Pushing Bitcoin to become more scalable with zero-knowledge proofs
Despite all the positive aspects it offers, scaling is one of Bitcoin’s acknowledged drawbacks. As of August 17, 2022, Bitcoin can only handle a small number of transactions each block and can only process roughly five transactions per second, which is a low rate compared to most other blockchains. Scalability is restricted by the cryptographic technology used in Bitcoin.
The fundamental cryptographic technology that underpins Bitcoin and assures that only the rightful owner may access and handle their cash is called the Elliptic Curve Digital Signature Algorithm (ECDSA). The ECDSA signature verification process is currently inefficient and limits the scaleability of the Bitcoin blockchain, which makes it difficult to conduct transactions and send Bitcoin (BTC).
Using zero-knowledge proof (ZKP) technology, which offers greater levels of security and anonymity, is one possible approach.
The blockchain trilemma for Bitcoin could be solved by using a method presented in a recent Starkware study for effectively verifying ECDSA from within the STARK ecosystem, which would simultaneously provide scalability, security, and decentralization.
Foundations of the technology
A ZKP is a cryptographic method that allows the prover to validate another person’s assertion without providing any supporting information. ZKPs are cryptographic protocols that protect users’ privacy from outsiders. ZKPs can also be a valuable component of many cryptographic protocols, guaranteeing that participants adhere to the protocol’s rules. ZKPs improve privacy and scalability since only specific data is revealed and transacted without providing all the necessary information for verification.
Based on ZKP technology, Scalable Transparent Argument of Knowledge, or STARKs, is a sort of cryptographic proof technique created by Starkware that enables data communication with a third party, such as the ability to sign transactions without disclosing the data. Additionally, it enables off-chain computations and storing of certified data, improving scalability.
STARKs is a quantum-resistant system built on Ethereum’s hash functions rather than Bitcoin’s elliptic curves. Importantly, STARKs systems can withstand assaults from quantum computers and are thought to be more advanced than their forerunners, zk-SNARKs.
EC-STARKs: The next step in Bitcoin’s scalability?

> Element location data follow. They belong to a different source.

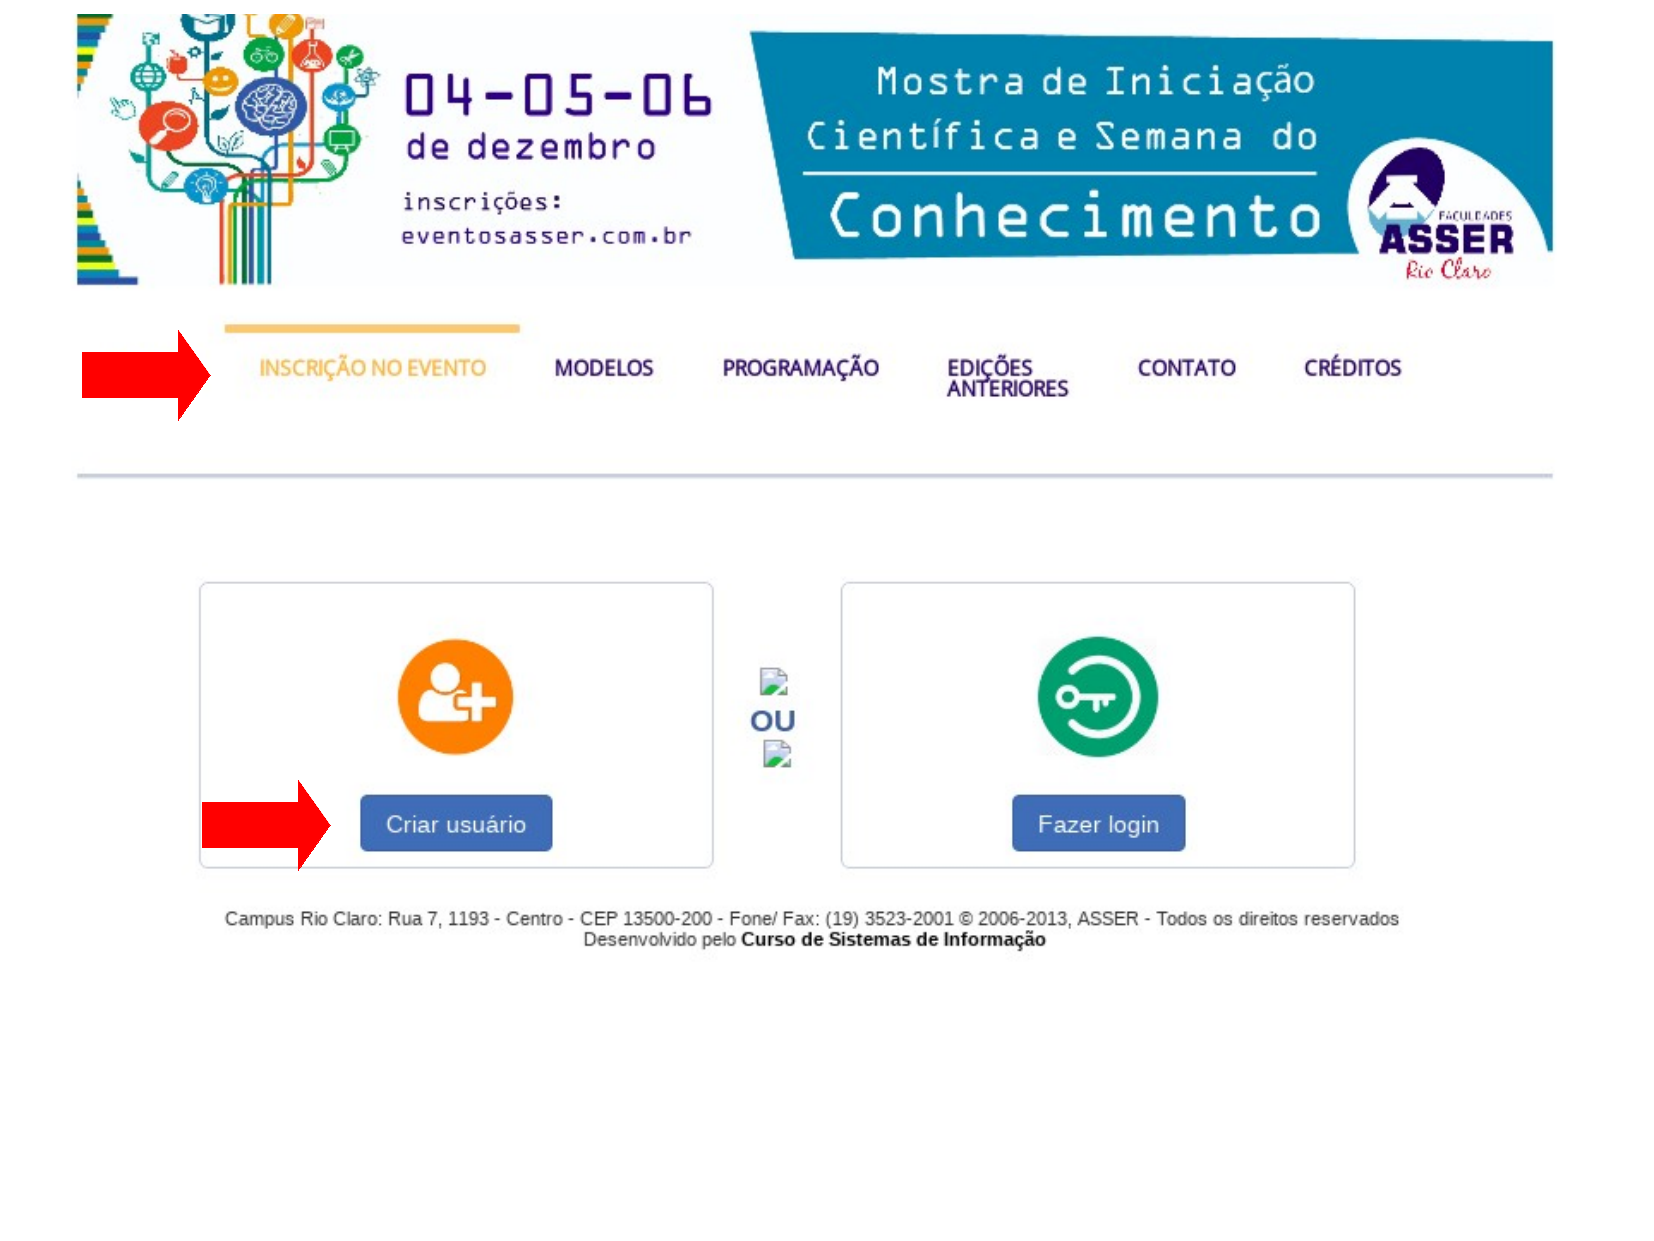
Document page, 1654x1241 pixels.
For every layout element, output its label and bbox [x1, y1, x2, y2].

text_box [202, 780, 331, 871]
text_box [82, 330, 211, 421]
picture [45, 14, 1608, 1021]
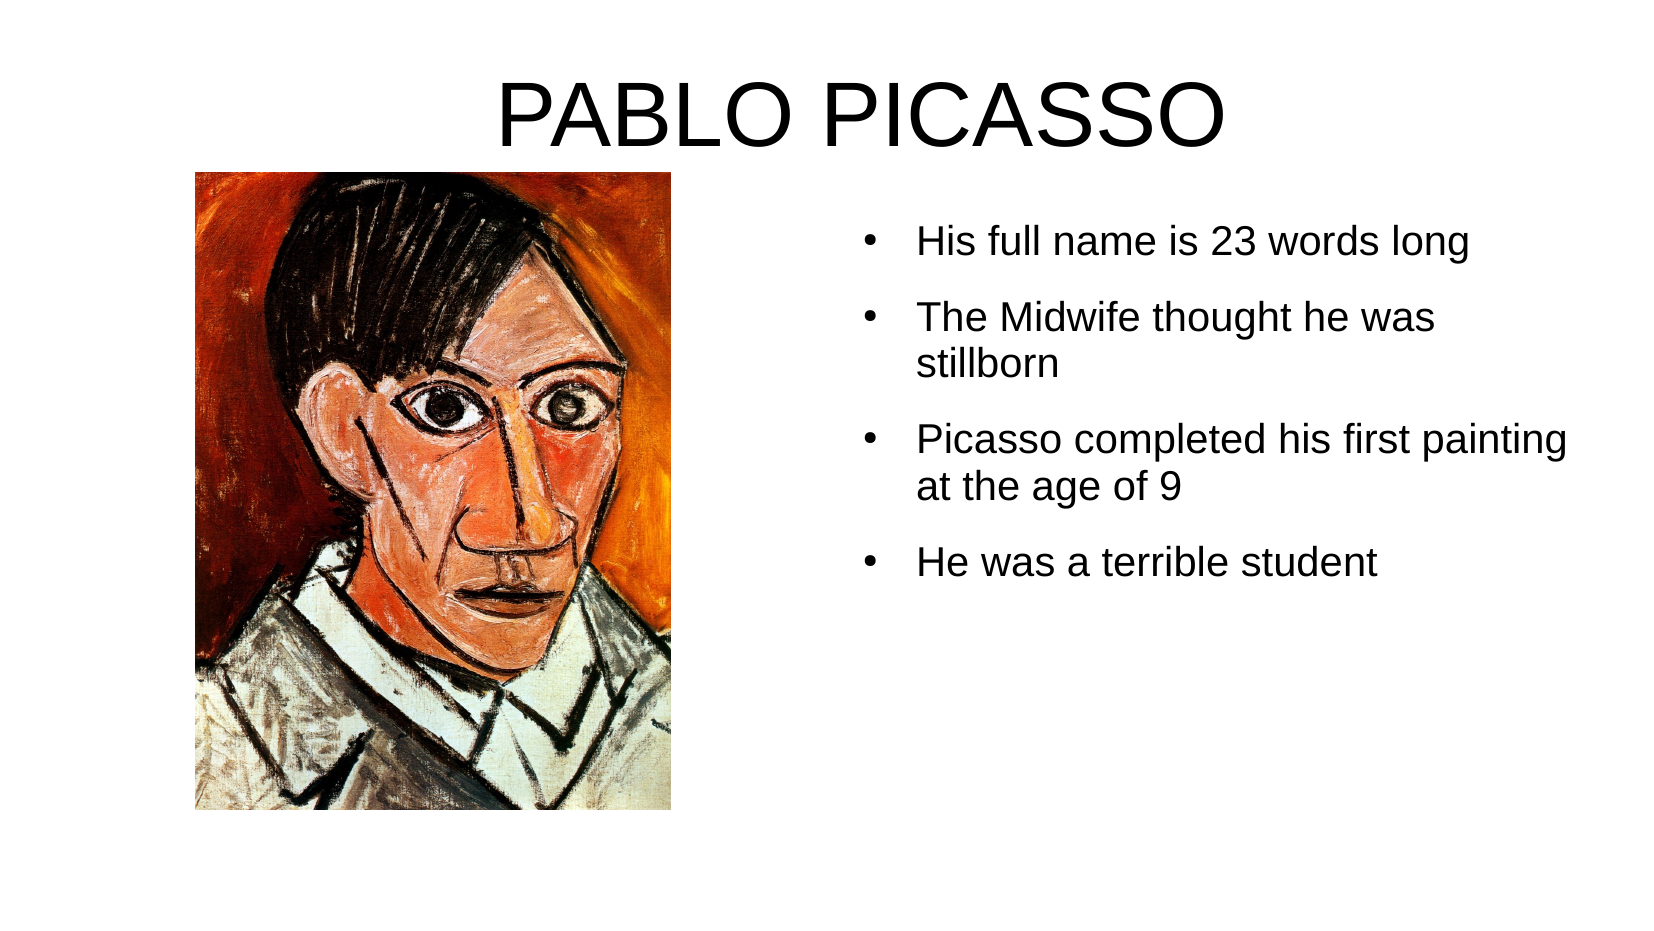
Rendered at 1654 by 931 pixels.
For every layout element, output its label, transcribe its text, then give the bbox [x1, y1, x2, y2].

picture [195, 172, 671, 811]
title PABLO PICASSO [82, 37, 1571, 193]
list His full name is 23 words long The Midwife thought he was stillborn Picasso completed his first painting at the age of 9 He was a terrible student [845, 217, 1572, 758]
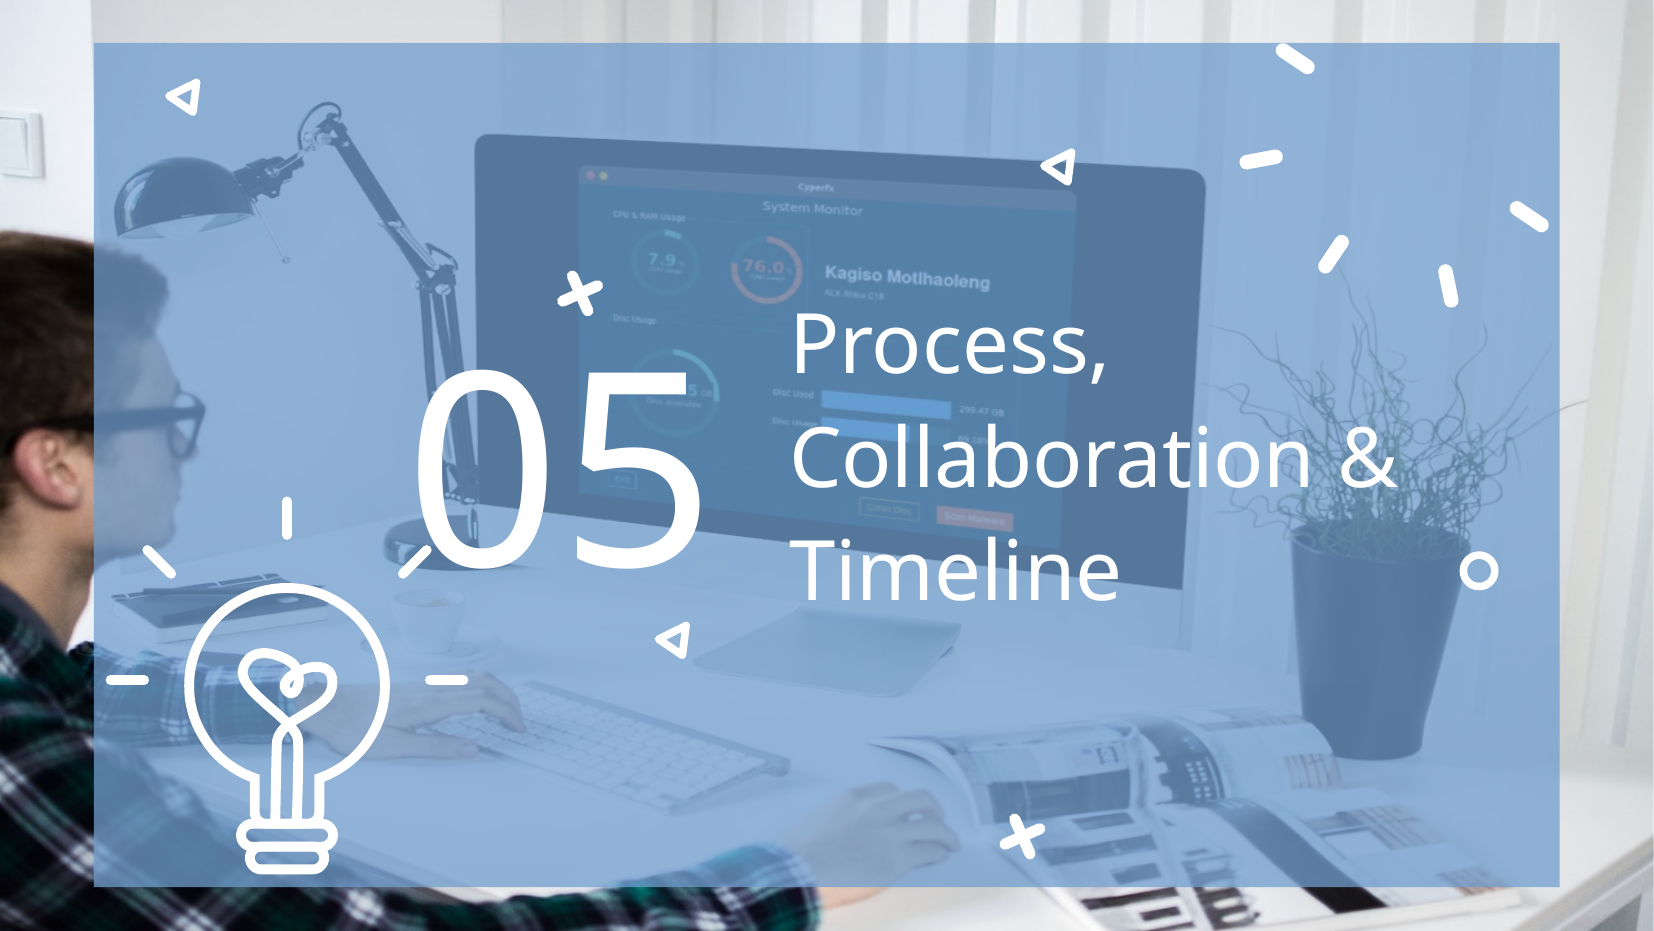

In order to further decentralize the network and keep STARK technology as a public benefit, Starkware previously announced the release of governance tokens for its StarkNet, a decentralized permissionless STARK-based validity rollup that functions as an Ethereum layer-2 chain. The fundamental storage costs of Ethereum, however, limit the technology’s scaling benefits. But in the near future, its use with the Bitcoin blockchain might offer a better foundation for decentralized applications.
The next iteration of this technology, known as EC-STARKs, aims to increase the security and scalability of Bitcoin by substituting elliptic curves for hash functions, thus making scaling solutions for Ethereum that already exist compatible with Bitcoin. One can run an off-chain protocol for Bitcoin using EC-STARKs and store proofs in STARK. Simply explained, Bitcoin can be reproduced inside STARK, enabling the creation of extremely complex protocols using tokens backed by Bitcoin and the same elliptic curve keys.
Therefore, using this technology would not only make Bitcoin more scalable but also open the door for developers to build DApps on top of Bitcoin, possibly posing a threat to Ethereum.